Questa modalità doveva consentire a regime la quantificazione dell’ammontare delle passività commerciali e il monitoraggio continuo dei tempi di pagamento delle Amministrazioni pubbliche.
Purtroppo, tutto ciò non è ancora avvenuto per l’avversione di moltissimi enti a rispettare le disposizioni di legge, con il risultato che lo stock del debito rimane ancora spaventosamente elevato. Non solo.
Il mancato saldo delle fatture sta innescando degli effetti negativi su intere filiere produttive, diffondendo questa anomalia tutta italiana anche nel settore privato.
L’aspetto paradossale di questa vicenda è che nessuno è in grado di affermare a quanto ammonta esattamente il debito commerciale della nostra PA, nonostante le imprese che lavorano per quest’ultima abbiano da parecchi anni l’obbligo, per essere liquidate, di emettere la fattura elettronica.
Come funzionano i pagamenti in queste transazioni commerciali?
Una volta che il fornitore emette la fattura elettronica, questa transita attraverso una piattaforma controllata dal Ministero dell’Economia e delle Finanze detta SdI (Sistema di Interscambio) che la smista all’ente o alla struttura pubblica a cui è indirizzata.
I dati della fattura elettronica vengono acquisiti dalla Piattaforma dei Crediti Commerciali (PCC) che dovrebbe registrare tutti i pagamenti riconducibili alle transazioni commerciali della PA.
Per cercare di intercettare la totalità delle transazioni è stato istituito il Siope+, un sistema di rilevazione telematica degli incassi e dei pagamenti degli enti pubblici.
r alimentare il Siope+ tutte le amministrazioni pubbliche devono ordinare gli incassi e i pagamenti esclusivamente con modalità informatica.
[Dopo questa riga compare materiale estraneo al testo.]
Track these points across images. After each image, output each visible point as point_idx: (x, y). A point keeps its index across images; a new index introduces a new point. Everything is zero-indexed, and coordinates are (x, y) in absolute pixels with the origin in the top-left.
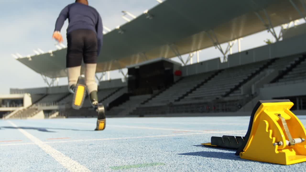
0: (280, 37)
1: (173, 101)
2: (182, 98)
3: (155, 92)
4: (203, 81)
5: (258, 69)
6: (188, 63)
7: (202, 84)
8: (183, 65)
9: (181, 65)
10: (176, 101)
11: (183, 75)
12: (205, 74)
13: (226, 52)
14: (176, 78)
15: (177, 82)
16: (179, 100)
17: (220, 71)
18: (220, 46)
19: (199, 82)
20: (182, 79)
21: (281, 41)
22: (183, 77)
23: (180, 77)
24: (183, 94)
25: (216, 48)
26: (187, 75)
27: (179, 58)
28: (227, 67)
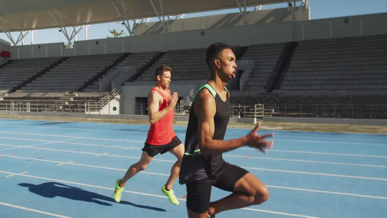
2: (19, 88)
4: (44, 68)
5: (111, 63)
6: (18, 45)
8: (12, 45)
9: (10, 44)
10: (10, 91)
11: (12, 57)
12: (44, 59)
13: (72, 38)
15: (4, 65)
16: (14, 91)
17: (64, 59)
19: (40, 69)
20: (10, 62)
22: (12, 61)
23: (7, 60)
24: (19, 82)
25: (60, 31)
26: (18, 58)
27: (7, 35)
28: (72, 55)
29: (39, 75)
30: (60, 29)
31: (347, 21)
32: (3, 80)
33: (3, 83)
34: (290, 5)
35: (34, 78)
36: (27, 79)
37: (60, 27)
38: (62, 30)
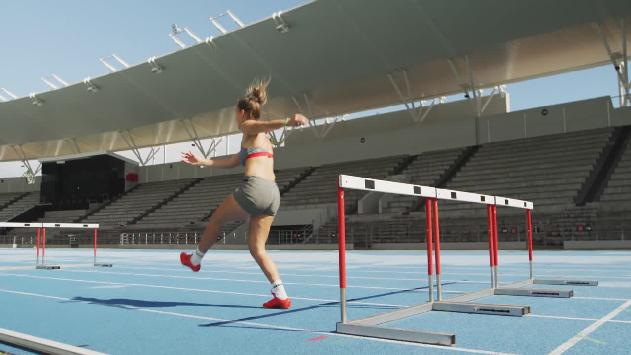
0: (281, 142)
1: (124, 224)
2: (140, 219)
3: (93, 206)
4: (172, 194)
6: (147, 164)
7: (171, 199)
8: (140, 165)
9: (138, 164)
10: (129, 223)
11: (140, 181)
12: (175, 182)
13: (208, 153)
14: (128, 185)
15: (130, 191)
16: (134, 223)
17: (198, 180)
18: (199, 142)
19: (167, 195)
20: (137, 187)
21: (282, 148)
22: (139, 185)
23: (134, 184)
24: (141, 212)
25: (193, 145)
26: (147, 181)
27: (135, 153)
28: (208, 176)
29: (165, 202)
30: (193, 143)
31: (545, 112)
32: (125, 210)
33: (125, 213)
34: (467, 96)
35: (159, 206)
36: (151, 207)
37: (194, 140)
38: (196, 143)
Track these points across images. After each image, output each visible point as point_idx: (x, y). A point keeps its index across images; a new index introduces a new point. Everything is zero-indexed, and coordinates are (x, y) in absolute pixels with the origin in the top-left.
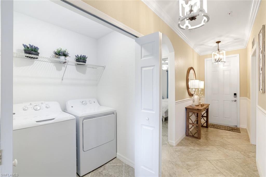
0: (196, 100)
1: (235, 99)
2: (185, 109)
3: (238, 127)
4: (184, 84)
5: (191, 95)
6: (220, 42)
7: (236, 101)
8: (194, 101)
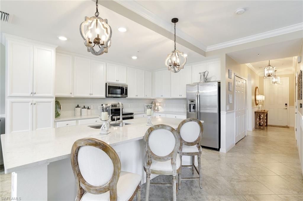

Sebbene questa prassi sia partita gradualmente dal luglio del 2017, lo Stato non è ancora in grado di dimensionare il debito complessivo contratto da tutte le Amministrazioni pubbliche con i propri fornitori, per il semplice fatto che una parte importante delle Amministrazioni pubbliche non hanno ancora aderito alla piattaforma Siope+.
Pertanto, possono saldare i propri fornitori con scadenze ben oltre quelle stabilite dalla legge.
Con il decreto Rilancio, l’Esecutivo ha messo a disposizione di Regioni, Asl ed enti locali 12 miliardi di euro per liquidare i debiti commerciali maturati entro della fine del 2019.
Una somma che dovrebbe contribuire ad abbassare lo stock, anche se la soluzione più efficace per azzerare o quasi i mancati pagamenti potrebbe essere quella di ricorrere al cosiddetto Fondo salva Stati (MES).
Considerando che circa la metà dei debiti commerciali della nostra PA sono ad appannaggio della sanità, il ricorso al fondo per 36-37 miliardi di euro potrebbe consentire all’Amministrazione pubblica di erogare una buona parte di queste risorse ai fornitori delle aziende sanitarie che da sempre subiscono i ritardi di pagamento più pesanti.
Con la sentenza n° 4, depositata il 28 gennaio 2020, lo stesso giorno in cui la Corte di Giustizia Europea ha bocciato l’Italia per i ritardi dei pagamenti della nostra PA, la Corte Costituzionale ha stabilito che le anticipazioni di liquidità ottenute dagli enti locali per onorare le passività pregresse sono prestiti di carattere eccezionale che devono essere utilizzati per la finalità per cui sono stati erogati e non per migliorare i risultati di bilancio.
I giudici della Consulta, quindi, hanno chiuso definitivamente una controversia sollevata dalla Corte dei Conti nei confronti del Comune di Napoli.
Nel recente passato, infatti, non sono stati pochi i Sindaci e anche i Governatori che hanno utilizzato i prestiti statali sblocca-debiti erogati dal 2013 per assestare i bilanci di Comuni/Regioni, anziché per liquidare le vecchie fatture dei propri fornitori.
Una condotta che la Corte Costituzionale ha finalmente chiarito che non può più essere praticata.
Un principio, ovviamente, che dovrà valere anche per questa tranche da 12 miliardi che il Governo Conte, attraverso la Cassa Depositi e Prestiti, sta mettendo a disposizione di Regioni, aziende sanitarie ed enti locali che, finalmente, potranno saldare i propri creditori.